The EUR/USD pair had a fairly quiet session on Friday as the markets in general went back and forth. It seems that most traders simply were not interested in taking a lot of risk in the marketplace going into the weekend, as is often the case on a Friday. However, we can see that this market has sold off over the last couple of sessions in general, as the 1.35 level seems to be far too resistive at the moment.
This of course is exacerbated by the European Central Bank talking the value of the Euro down, and that the inflated price is starting to hurt the export market. Because of this, traders have been very skittish when it comes to owning the Euro, and as a result we have seen general weakness in this market.

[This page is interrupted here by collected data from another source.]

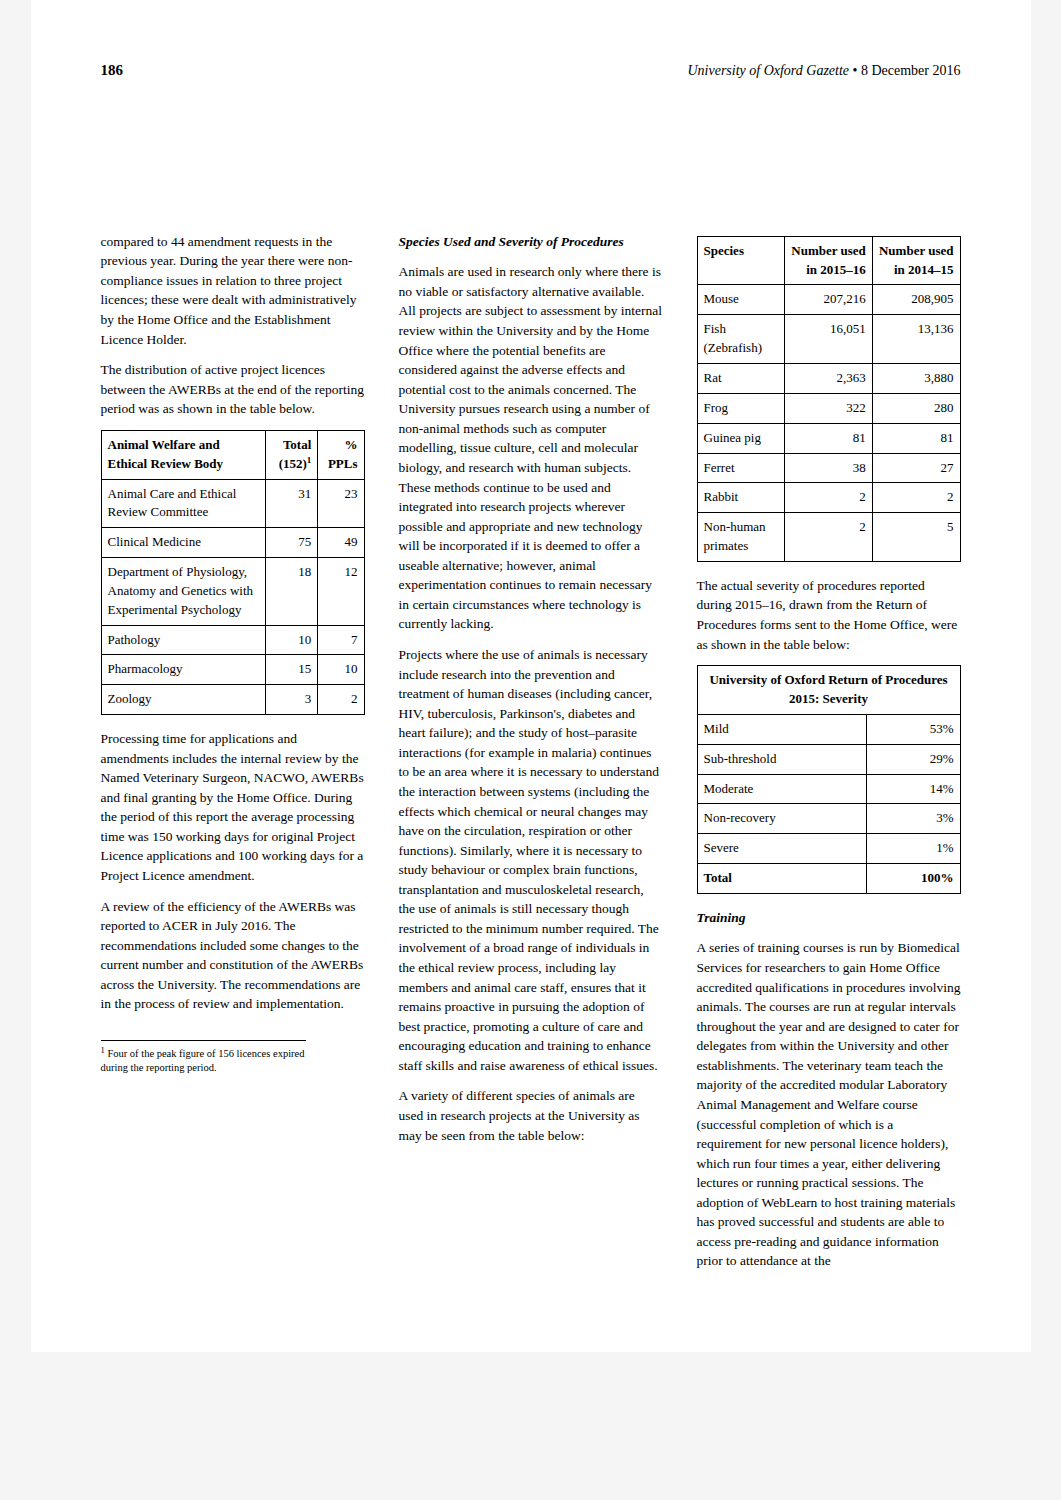186 University of Oxford Gazette • 8 December 2016
compared to 44 amendment requests in the previous year. During the year there were non-compliance issues in relation to three project licences; these were dealt with administratively by the Home Office and the Establishment Licence Holder.
The distribution of active project licences between the AWERBs at the end of the reporting period was as shown in the table below.
| Animal Welfare and Ethical Review Body | Total (152) 1 | % PPLs |
| --- | --- | --- |
| Animal Care and Ethical Review Committee | 31 | 23 |
| Clinical Medicine | 75 | 49 |
| Department of Physiology, Anatomy and Genetics with Experimental Psychology | 18 | 12 |
| Pathology | 10 | 7 |
| Pharmacology | 15 | 10 |
| Zoology | 3 | 2 |
Processing time for applications and amendments includes the internal review by the Named Veterinary Surgeon, NACWO, AWERBs and final granting by the Home Office. During the period of this report the average processing time was 150 working days for original Project Licence applications and 100 working days for a Project Licence amendment.
A review of the efficiency of the AWERBs was reported to ACER in July 2016. The recommendations included some changes to the current number and constitution of the AWERBs across the University. The recommendations are in the process of review and implementation.
1 Four of the peak figure of 156 licences expired during the reporting period.
Species Used and Severity of Procedures
Animals are used in research only where there is no viable or satisfactory alternative available. All projects are subject to assessment by internal review within the University and by the Home Office where the potential benefits are considered against the adverse effects and potential cost to the animals concerned. The University pursues research using a number of non-animal methods such as computer modelling, tissue culture, cell and molecular biology, and research with human subjects. These methods continue to be used and integrated into research projects wherever possible and appropriate and new technology will be incorporated if it is deemed to offer a useable alternative; however, animal experimentation continues to remain necessary in certain circumstances where technology is currently lacking.
Projects where the use of animals is necessary include research into the prevention and treatment of human diseases (including cancer, HIV, tuberculosis, Parkinson's, diabetes and heart failure); and the study of host–parasite interactions (for example in malaria) continues to be an area where it is necessary to understand the interaction between systems (including the effects which chemical or neural changes may have on the circulation, respiration or other functions). Similarly, where it is necessary to study behaviour or complex brain functions, transplantation and musculoskeletal research, the use of animals is still necessary though restricted to the minimum number required. The involvement of a broad range of individuals in the ethical review process, including lay members and animal care staff, ensures that it remains proactive in pursuing the adoption of best practice, promoting a culture of care and encouraging education and training to enhance staff skills and raise awareness of ethical issues.
A variety of different species of animals are used in research projects at the University as may be seen from the table below:
| Species | Number used in 2015–16 | Number used in 2014–15 |
| --- | --- | --- |
| Mouse | 207,216 | 208,905 |
| Fish (Zebrafish) | 16,051 | 13,136 |
| Rat | 2,363 | 3,880 |
| Frog | 322 | 280 |
| Guinea pig | 81 | 81 |
| Ferret | 38 | 27 |
| Rabbit | 2 | 2 |
| Non-human primates | 2 | 5 |
The actual severity of procedures reported during 2015–16, drawn from the Return of Procedures forms sent to the Home Office, were as shown in the table below:
| University of Oxford Return of Procedures 2015: Severity |
| --- |
| Mild | 53% |
| Sub-threshold | 29% |
| Moderate | 14% |
| Non-recovery | 3% |
| Severe | 1% |
| Total | 100% |
Training
A series of training courses is run by Biomedical Services for researchers to gain Home Office accredited qualifications in procedures involving animals. The courses are run at regular intervals throughout the year and are designed to cater for delegates from within the University and other establishments. The veterinary team teach the majority of the accredited modular Laboratory Animal Management and Welfare course (successful completion of which is a requirement for new personal licence holders), which run four times a year, either delivering lectures or running practical sessions. The adoption of WebLearn to host training materials has proved successful and students are able to access pre-reading and guidance information prior to attendance at the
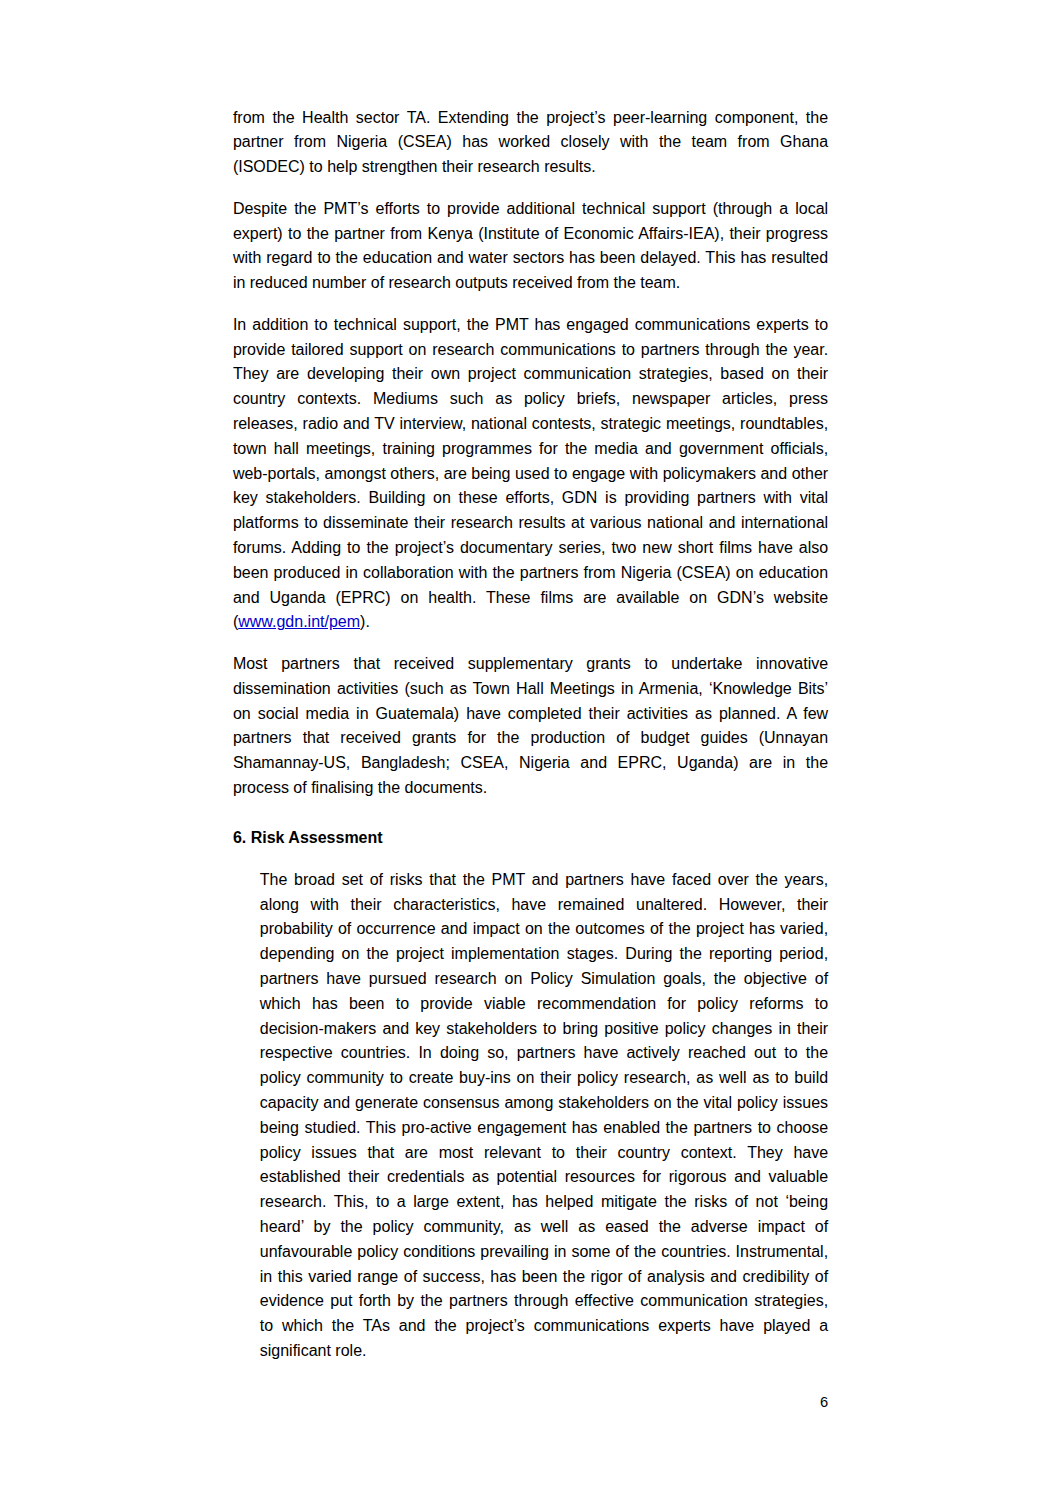from the Health sector TA. Extending the project’s peer-learning component, the partner from Nigeria (CSEA) has worked closely with the team from Ghana (ISODEC) to help strengthen their research results.
Despite the PMT’s efforts to provide additional technical support (through a local expert) to the partner from Kenya (Institute of Economic Affairs-IEA), their progress with regard to the education and water sectors has been delayed. This has resulted in reduced number of research outputs received from the team.
In addition to technical support, the PMT has engaged communications experts to provide tailored support on research communications to partners through the year. They are developing their own project communication strategies, based on their country contexts. Mediums such as policy briefs, newspaper articles, press releases, radio and TV interview, national contests, strategic meetings, roundtables, town hall meetings, training programmes for the media and government officials, web-portals, amongst others, are being used to engage with policymakers and other key stakeholders. Building on these efforts, GDN is providing partners with vital platforms to disseminate their research results at various national and international forums. Adding to the project’s documentary series, two new short films have also been produced in collaboration with the partners from Nigeria (CSEA) on education and Uganda (EPRC) on health. These films are available on GDN’s website (www.gdn.int/pem).
Most partners that received supplementary grants to undertake innovative dissemination activities (such as Town Hall Meetings in Armenia, ‘Knowledge Bits’ on social media in Guatemala) have completed their activities as planned. A few partners that received grants for the production of budget guides (Unnayan Shamannay-US, Bangladesh; CSEA, Nigeria and EPRC, Uganda) are in the process of finalising the documents.
6. Risk Assessment
The broad set of risks that the PMT and partners have faced over the years, along with their characteristics, have remained unaltered. However, their probability of occurrence and impact on the outcomes of the project has varied, depending on the project implementation stages. During the reporting period, partners have pursued research on Policy Simulation goals, the objective of which has been to provide viable recommendation for policy reforms to decision-makers and key stakeholders to bring positive policy changes in their respective countries. In doing so, partners have actively reached out to the policy community to create buy-ins on their policy research, as well as to build capacity and generate consensus among stakeholders on the vital policy issues being studied. This pro-active engagement has enabled the partners to choose policy issues that are most relevant to their country context. They have established their credentials as potential resources for rigorous and valuable research. This, to a large extent, has helped mitigate the risks of not ‘being heard’ by the policy community, as well as eased the adverse impact of unfavourable policy conditions prevailing in some of the countries. Instrumental, in this varied range of success, has been the rigor of analysis and credibility of evidence put forth by the partners through effective communication strategies, to which the TAs and the project’s communications experts have played a significant role.
6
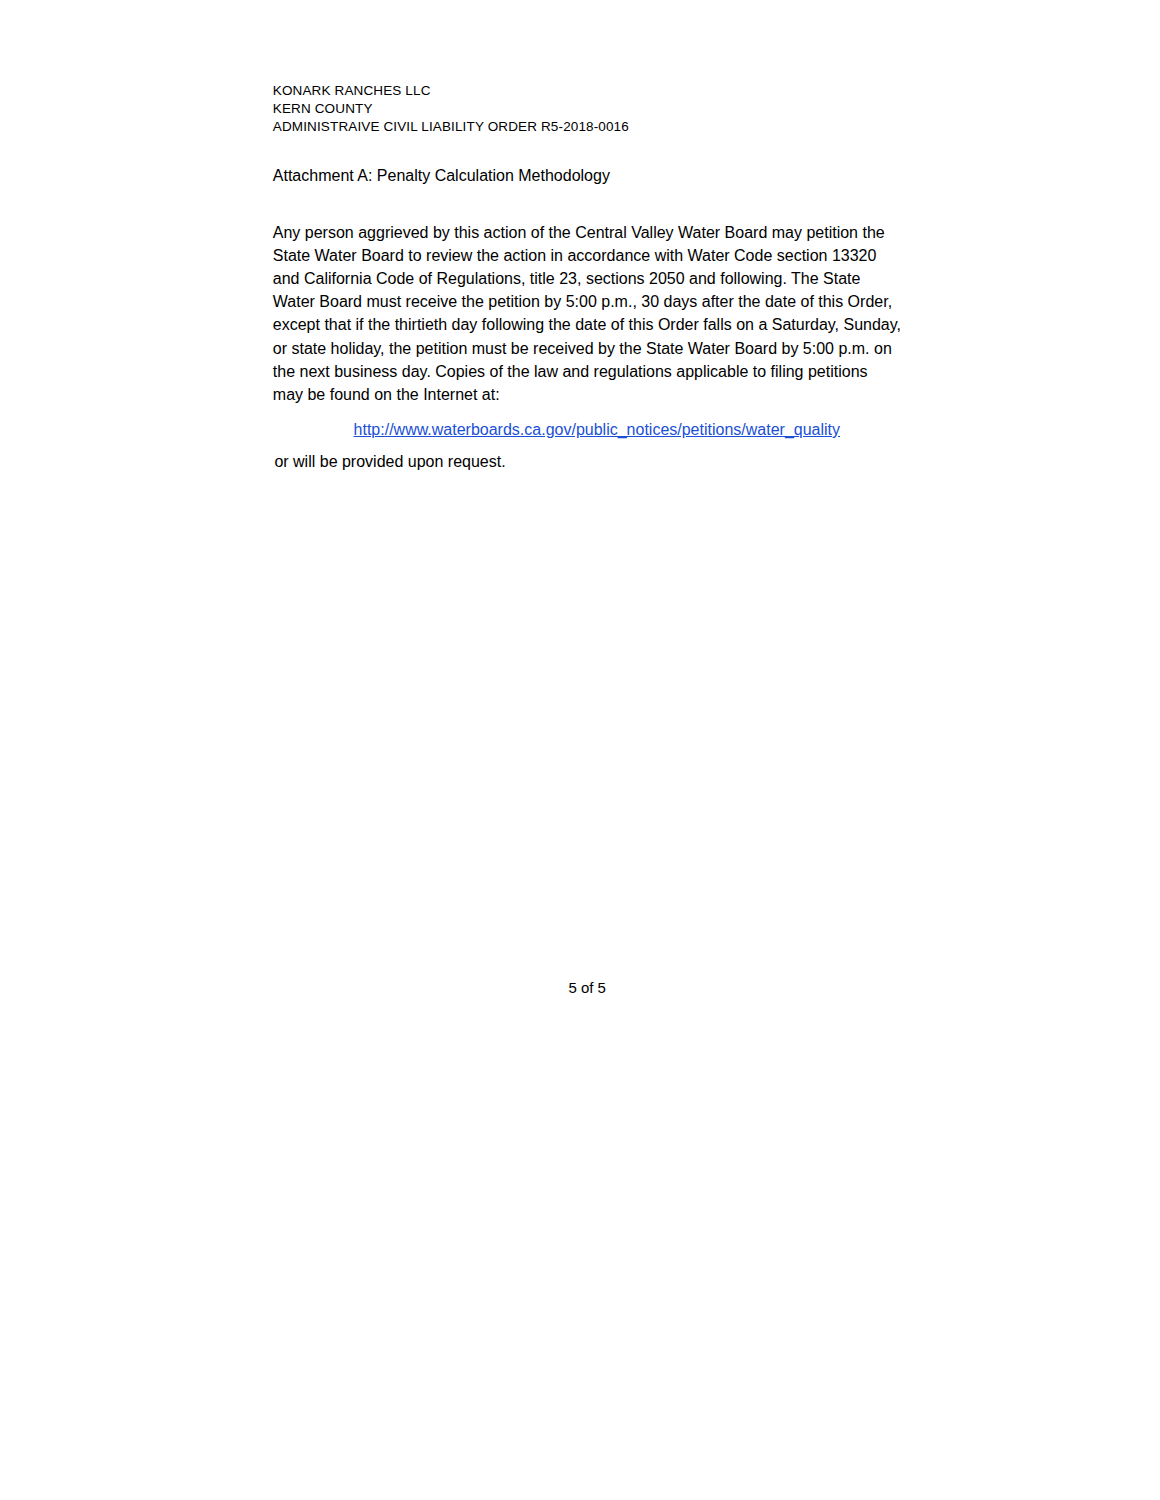KONARK RANCHES LLC
KERN COUNTY
ADMINISTRAIVE CIVIL LIABILITY ORDER R5-2018-0016
Attachment A: Penalty Calculation Methodology
Any person aggrieved by this action of the Central Valley Water Board may petition the State Water Board to review the action in accordance with Water Code section 13320 and California Code of Regulations, title 23, sections 2050 and following. The State Water Board must receive the petition by 5:00 p.m., 30 days after the date of this Order, except that if the thirtieth day following the date of this Order falls on a Saturday, Sunday, or state holiday, the petition must be received by the State Water Board by 5:00 p.m. on the next business day. Copies of the law and regulations applicable to filing petitions may be found on the Internet at:
http://www.waterboards.ca.gov/public_notices/petitions/water_quality
or will be provided upon request.
5 of 5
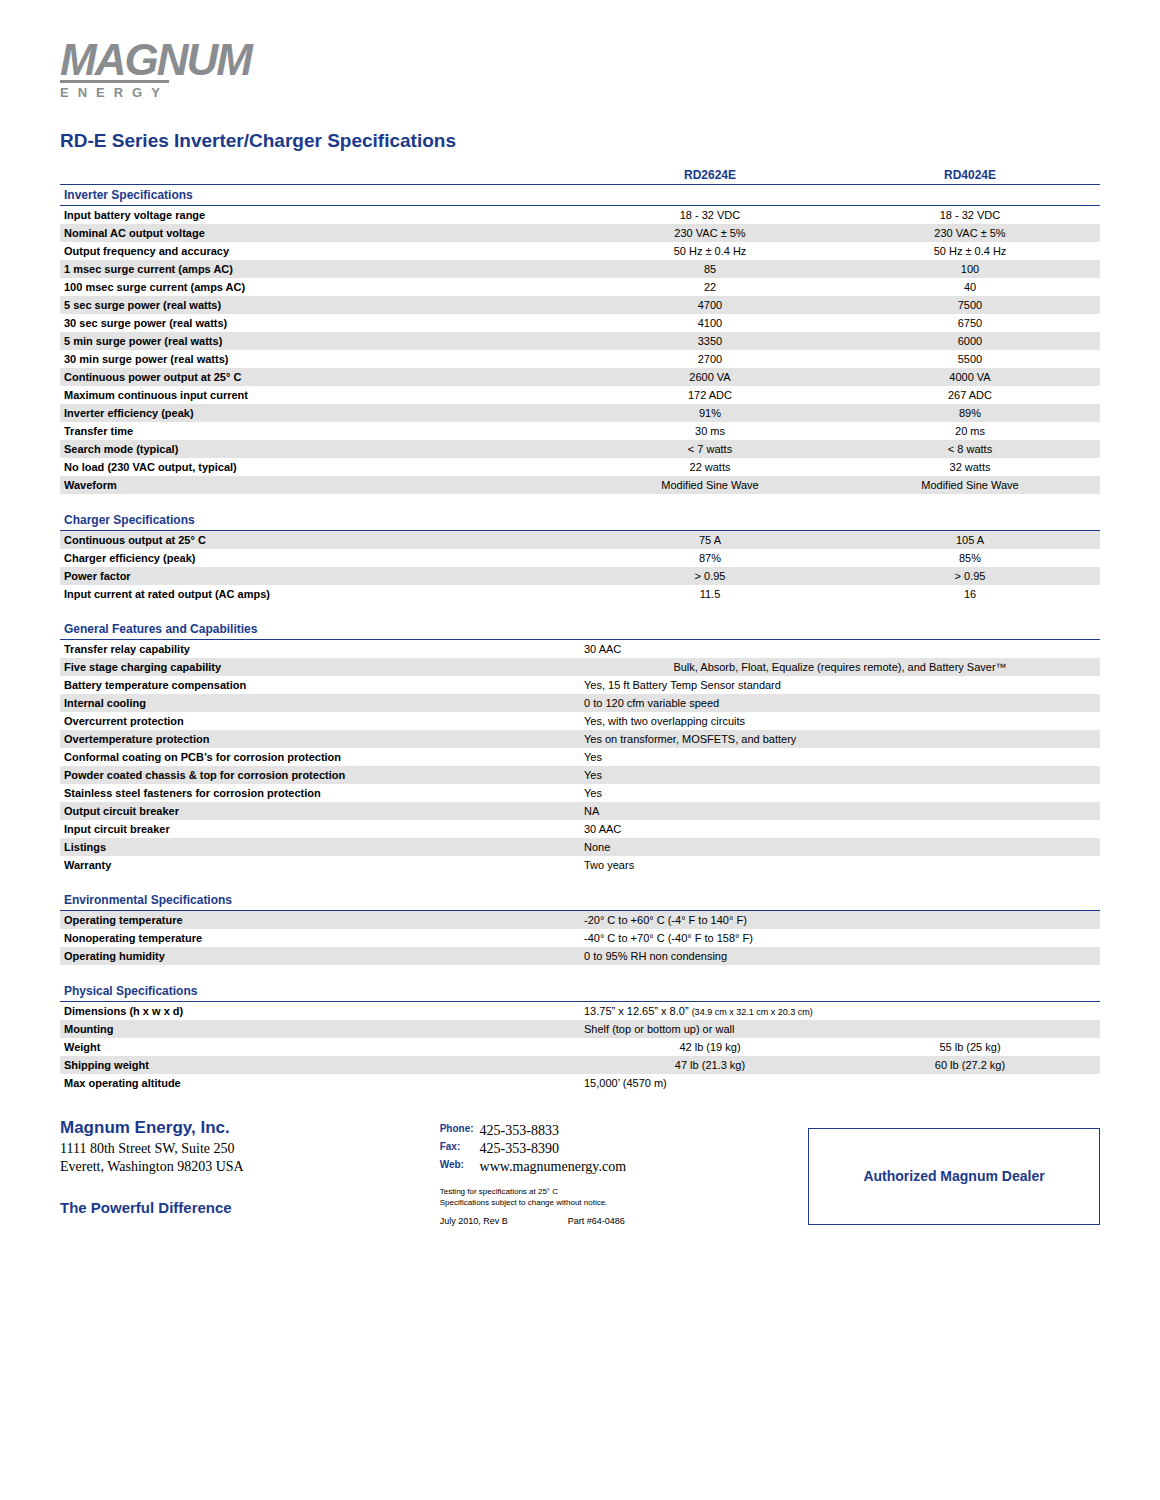MAGNUM
ENERGY
RD-E Series Inverter/Charger Specifications
| | RD2624E | RD4024E |
| --- | --- | --- |
| Inverter Specifications |
| Input battery voltage range | 18 - 32 VDC | 18 - 32 VDC |
| Nominal AC output voltage | 230 VAC ± 5% | 230 VAC ± 5% |
| Output frequency and accuracy | 50 Hz ± 0.4 Hz | 50 Hz ± 0.4 Hz |
| 1 msec surge current (amps AC) | 85 | 100 |
| 100 msec surge current (amps AC) | 22 | 40 |
| 5 sec surge power (real watts) | 4700 | 7500 |
| 30 sec surge power (real watts) | 4100 | 6750 |
| 5 min surge power (real watts) | 3350 | 6000 |
| 30 min surge power (real watts) | 2700 | 5500 |
| Continuous power output at 25° C | 2600 VA | 4000 VA |
| Maximum continuous input current | 172 ADC | 267 ADC |
| Inverter efficiency (peak) | 91% | 89% |
| Transfer time | 30 ms | 20 ms |
| Search mode (typical) | < 7 watts | < 8 watts |
| No load (230 VAC output, typical) | 22 watts | 32 watts |
| Waveform | Modified Sine Wave | Modified Sine Wave |
| Charger Specifications |
| Continuous output at 25° C | 75 A | 105 A |
| Charger efficiency (peak) | 87% | 85% |
| Power factor | > 0.95 | > 0.95 |
| Input current at rated output (AC amps) | 11.5 | 16 |
| General Features and Capabilities |
| Transfer relay capability | 30 AAC |
| Five stage charging capability | Bulk, Absorb, Float, Equalize (requires remote), and Battery Saver™ |
| Battery temperature compensation | Yes, 15 ft Battery Temp Sensor standard |
| Internal cooling | 0 to 120 cfm variable speed |
| Overcurrent protection | Yes, with two overlapping circuits |
| Overtemperature protection | Yes on transformer, MOSFETS, and battery |
| Conformal coating on PCB’s for corrosion protection | Yes |
| Powder coated chassis & top for corrosion protection | Yes |
| Stainless steel fasteners for corrosion protection | Yes |
| Output circuit breaker | NA |
| Input circuit breaker | 30 AAC |
| Listings | None |
| Warranty | Two years |
| Environmental Specifications |
| Operating temperature | -20° C to +60° C (-4° F to 140° F) |
| Nonoperating temperature | -40° C to +70° C (-40° F to 158° F) |
| Operating humidity | 0 to 95% RH non condensing |
| Physical Specifications |
| Dimensions (h x w x d) | 13.75” x 12.65” x 8.0” (34.9 cm x 32.1 cm x 20.3 cm) |
| Mounting | Shelf (top or bottom up) or wall |
| Weight | 42 lb (19 kg) | 55 lb (25 kg) |
| Shipping weight | 47 lb (21.3 kg) | 60 lb (27.2 kg) |
| Max operating altitude | 15,000’ (4570 m) |
Magnum Energy, Inc.
1111 80th Street SW, Suite 250
Everett, Washington 98203 USA
The Powerful Difference
| Phone: | 425-353-8833 |
| Fax: | 425-353-8390 |
| Web: | www.magnumenergy.com |
Testing for specifications at 25° C
Specifications subject to change without notice.
July 2010, Rev B Part #64-0486
Authorized Magnum Dealer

However, when you look at this chart you can see that the decline hasn't necessarily been very steep. It is because of this that I believe this market will continue to go higher over the longer term. This is a pullback, and that's a good thing for those who would wish to own the Euro for the longer-term type of trade.
Several levels of support
The biggest problem I see with shorting this pair right now is the fact that there are several levels below that could be supportive. The first place that comes to mind is the 1.33 level that acted as support on Friday, followed by the 1.32 level and of course the 1.30 level. The 1.30 level is what I would consider to be the "floor" in this market right now as it is the largest round number in the vicinity.
The shape of the candle on Friday shows the indecision, and you can see quite a bit of noise between here and 1.32. In fact, I would be surprised to see this market go sideways rather than down. The next couple of sessions will be very important for the next couple of hundred pips, but in the long run I am still looking to buy supportive candles long as we can stay above the 1.30 level.